Ton pilote est papy Carlos. Nous voilà parti une heure à remonter le Piquiri, un affluent du Cuiabá. Le Cuiabá, c’est pour voir les jaguars, le Piquiri pour la pêche. Sur la rive, t’as de gros bateaux luxe. En fait, la plupart des touristes dorment sur ces bateaux avant de sortir voir des jaguars ou aller pêcher.
On s’arrête à un spot où il y a une dizaine de barques avec des touristes pêcheurs. Ton appât fait 20 cm, ça donne une idée de ce que tu peux attraper. Tu regardes les autres bateaux, ça mord pas beaucoup. Ça fait pas 10 minutes que t’as une touche, une très grosse touche. La bestiole a pas l’air contente. Ta cane à pêche est quasiment courbée en 2. Tu ramènes lentement moby dick qui se débat. Puis, t’as l’impression qu’il se fixe au fond en dessous du bateau et refuse de bouger. Hein? C’est quoi ce poisson qui reste immobile. Le seul que tu connais qui se pose au fond, c’est la sole. Ça serait étonnement d’en trouver une ici et en plus une maousse. C’est une grosse pierre que t’as accroché ? Mais non ça c’est débattu. Carlos prend le fil pour essayer de tirer. Finalement ça remonte lentement. La vache, c’est pas un poisson. T’as attrapé une raie. Là, on rigole plus. Selon Carlos si la bestiole te plante avec l’aiguillon de sa queue, c’est direction l’hôpital qui est juste à plus de 3h de piste. Pas de risques, il coupe le fil. Désolé pour la raie.

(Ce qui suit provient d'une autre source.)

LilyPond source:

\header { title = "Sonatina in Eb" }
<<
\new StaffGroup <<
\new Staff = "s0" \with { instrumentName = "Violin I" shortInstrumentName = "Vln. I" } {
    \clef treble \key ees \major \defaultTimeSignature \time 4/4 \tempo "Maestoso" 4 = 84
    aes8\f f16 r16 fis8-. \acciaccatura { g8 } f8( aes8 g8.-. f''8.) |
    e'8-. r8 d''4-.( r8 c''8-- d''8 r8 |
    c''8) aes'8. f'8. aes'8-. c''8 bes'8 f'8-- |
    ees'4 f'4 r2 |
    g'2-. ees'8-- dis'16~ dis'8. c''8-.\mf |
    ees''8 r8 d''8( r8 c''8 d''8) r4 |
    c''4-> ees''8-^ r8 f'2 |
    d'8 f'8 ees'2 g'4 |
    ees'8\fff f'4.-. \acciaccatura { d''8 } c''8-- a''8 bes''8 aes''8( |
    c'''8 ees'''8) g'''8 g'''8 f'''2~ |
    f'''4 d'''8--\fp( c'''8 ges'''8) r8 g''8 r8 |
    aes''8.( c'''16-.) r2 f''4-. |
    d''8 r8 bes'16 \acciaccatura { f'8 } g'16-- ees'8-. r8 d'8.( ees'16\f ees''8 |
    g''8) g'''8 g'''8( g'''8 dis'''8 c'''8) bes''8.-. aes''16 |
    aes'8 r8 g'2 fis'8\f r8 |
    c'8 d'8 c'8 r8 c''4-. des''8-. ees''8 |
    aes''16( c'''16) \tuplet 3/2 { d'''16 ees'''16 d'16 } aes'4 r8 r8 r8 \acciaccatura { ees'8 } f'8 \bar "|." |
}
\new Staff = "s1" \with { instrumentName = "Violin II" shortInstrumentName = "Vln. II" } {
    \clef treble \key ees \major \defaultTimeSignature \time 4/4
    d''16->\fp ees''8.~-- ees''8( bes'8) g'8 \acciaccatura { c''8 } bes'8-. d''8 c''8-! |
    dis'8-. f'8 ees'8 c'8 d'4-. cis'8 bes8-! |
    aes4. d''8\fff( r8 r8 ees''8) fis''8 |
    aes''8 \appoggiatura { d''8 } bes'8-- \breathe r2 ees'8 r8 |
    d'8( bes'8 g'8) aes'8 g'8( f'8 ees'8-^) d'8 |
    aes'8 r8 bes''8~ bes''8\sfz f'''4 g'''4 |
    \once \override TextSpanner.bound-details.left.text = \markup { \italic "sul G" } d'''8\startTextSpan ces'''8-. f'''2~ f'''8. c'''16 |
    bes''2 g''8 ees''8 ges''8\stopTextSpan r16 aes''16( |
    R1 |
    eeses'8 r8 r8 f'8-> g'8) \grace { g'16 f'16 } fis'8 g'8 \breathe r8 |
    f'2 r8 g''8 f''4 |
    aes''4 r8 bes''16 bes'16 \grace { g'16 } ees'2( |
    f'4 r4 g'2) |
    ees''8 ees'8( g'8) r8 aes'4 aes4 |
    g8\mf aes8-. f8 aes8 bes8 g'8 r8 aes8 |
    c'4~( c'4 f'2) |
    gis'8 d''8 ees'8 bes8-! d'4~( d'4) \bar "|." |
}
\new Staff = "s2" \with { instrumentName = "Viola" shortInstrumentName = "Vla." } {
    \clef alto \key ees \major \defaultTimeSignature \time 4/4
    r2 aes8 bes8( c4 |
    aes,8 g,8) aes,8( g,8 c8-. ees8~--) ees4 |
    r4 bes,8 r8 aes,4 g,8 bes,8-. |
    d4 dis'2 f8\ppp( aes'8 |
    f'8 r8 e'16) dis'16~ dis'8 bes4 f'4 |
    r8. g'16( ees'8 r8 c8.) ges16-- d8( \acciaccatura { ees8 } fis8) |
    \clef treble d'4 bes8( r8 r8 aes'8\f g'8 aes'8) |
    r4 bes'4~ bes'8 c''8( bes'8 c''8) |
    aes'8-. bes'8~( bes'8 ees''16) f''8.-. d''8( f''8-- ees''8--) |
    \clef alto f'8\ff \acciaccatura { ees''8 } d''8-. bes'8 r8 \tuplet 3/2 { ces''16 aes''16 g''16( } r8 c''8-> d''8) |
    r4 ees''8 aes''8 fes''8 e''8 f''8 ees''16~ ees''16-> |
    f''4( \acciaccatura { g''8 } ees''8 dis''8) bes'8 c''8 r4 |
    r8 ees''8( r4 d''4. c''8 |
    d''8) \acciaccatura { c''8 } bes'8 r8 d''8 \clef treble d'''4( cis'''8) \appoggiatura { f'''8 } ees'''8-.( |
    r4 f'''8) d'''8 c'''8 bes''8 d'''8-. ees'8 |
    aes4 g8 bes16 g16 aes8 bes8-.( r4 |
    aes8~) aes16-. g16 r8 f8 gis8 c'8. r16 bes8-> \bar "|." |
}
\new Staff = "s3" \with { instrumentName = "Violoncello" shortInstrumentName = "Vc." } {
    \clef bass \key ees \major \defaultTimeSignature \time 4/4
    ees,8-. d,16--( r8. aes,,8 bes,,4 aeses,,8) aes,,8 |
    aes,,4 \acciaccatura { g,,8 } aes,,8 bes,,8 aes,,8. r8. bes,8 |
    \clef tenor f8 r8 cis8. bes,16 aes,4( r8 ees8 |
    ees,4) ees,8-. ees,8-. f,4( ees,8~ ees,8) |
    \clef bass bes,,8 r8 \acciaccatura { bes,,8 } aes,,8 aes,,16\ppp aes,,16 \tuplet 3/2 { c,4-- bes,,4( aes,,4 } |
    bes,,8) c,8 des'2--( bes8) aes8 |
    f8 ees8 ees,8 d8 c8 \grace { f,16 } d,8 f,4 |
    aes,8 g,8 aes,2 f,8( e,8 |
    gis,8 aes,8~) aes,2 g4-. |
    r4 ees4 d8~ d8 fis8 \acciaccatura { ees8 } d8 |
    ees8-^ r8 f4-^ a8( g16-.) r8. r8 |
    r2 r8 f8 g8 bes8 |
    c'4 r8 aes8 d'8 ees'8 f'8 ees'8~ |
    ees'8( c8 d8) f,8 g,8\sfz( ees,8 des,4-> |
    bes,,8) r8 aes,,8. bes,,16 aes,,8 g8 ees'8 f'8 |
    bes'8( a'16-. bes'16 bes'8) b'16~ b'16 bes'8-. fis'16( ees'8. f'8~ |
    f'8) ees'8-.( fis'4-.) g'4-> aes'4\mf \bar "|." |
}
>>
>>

Plus aucune touche et le soleil cogne dure. On change de coin, 2 minutes plus tard une touche. Ça se bagarre mais c’est moins costaud que la raie. C’est un Tuconare, il est même pas sur la liste. Au moins t’auras du poisson pour le dîner. Puis plus rien. Une seule fois tu t’es fait dépouillé, certainement par le poisson le moins con du fleuve, le piranha. Il bouffe tout l’appât sauf la tête où il y a l’hameçon, le bougre. 2h en plein cagnard, pas une touche. Mais l’honneur est sauf. Un grand merci à maestro Chapichapo qui t’a presque tout appris sur la pêche. Il a oublié de te dire de venir avec une glacière et des bières fraîches pour passer les longues heures où rien ne se passe.
Lors d’un arrêt, le bateau est collé à une rive où tu peux voir des empreintes de jaguar sur le sable. Forcément tu vas voir et tu commences à suivre les traces sur le sable. Tsstsss. T’as rien compris à ce que t’as dit papy Carlos en brésilien à part qu’il faut pas s’écarter du bateau, un chat pourrait être planqué et attendre. C’est comme avec les raies, on déconne pas avec les chats. Ouais, ben s’il te bouffe, il va avoir un sacré problème de cholestérol le chaton.
L’après midi, tu repars avec papy Carlos voir des jaguars. Il est très fier de t’expliquer que la dernière fois qu’il a amené des français il a vu 3 jaguars et 1 anaconda. Waouh ! T’es avec une pointure ! Première arrêt, l’endroit des anacondas. Alors tu devrais plutôt dire des a-pas-conda mais bon peut-être en revenant. On remonte plusieurs affluents du fleuve Cuiabá où la couleur du fleuve est différente, ça va du marron au noir. Ouais faut pas espérer ici une eau transparente.
Au moins avec lui tu t’arrêtes pour voir d’autres bestiaux. Alors de la loutre, du capybara, du piaf avec bébé piaf, ça t’en as vu. Pour résumé, t’as passé 4h sur le bateau, t’as pas la vue la moindre tâche d’un jaguar et les autres bateaux non plus. Après, t’as compris que l’histoire avec les 3 jaguars c’était le jour où le cirque Pinder était venu ici avec ses numéros de félins, pas simple de comprendre le brésilien !
Donc si vous pensez venir, notez que le mardi est une journée sans chat. Tu te répètes mais t’as eu un sacré coup de pot la veille.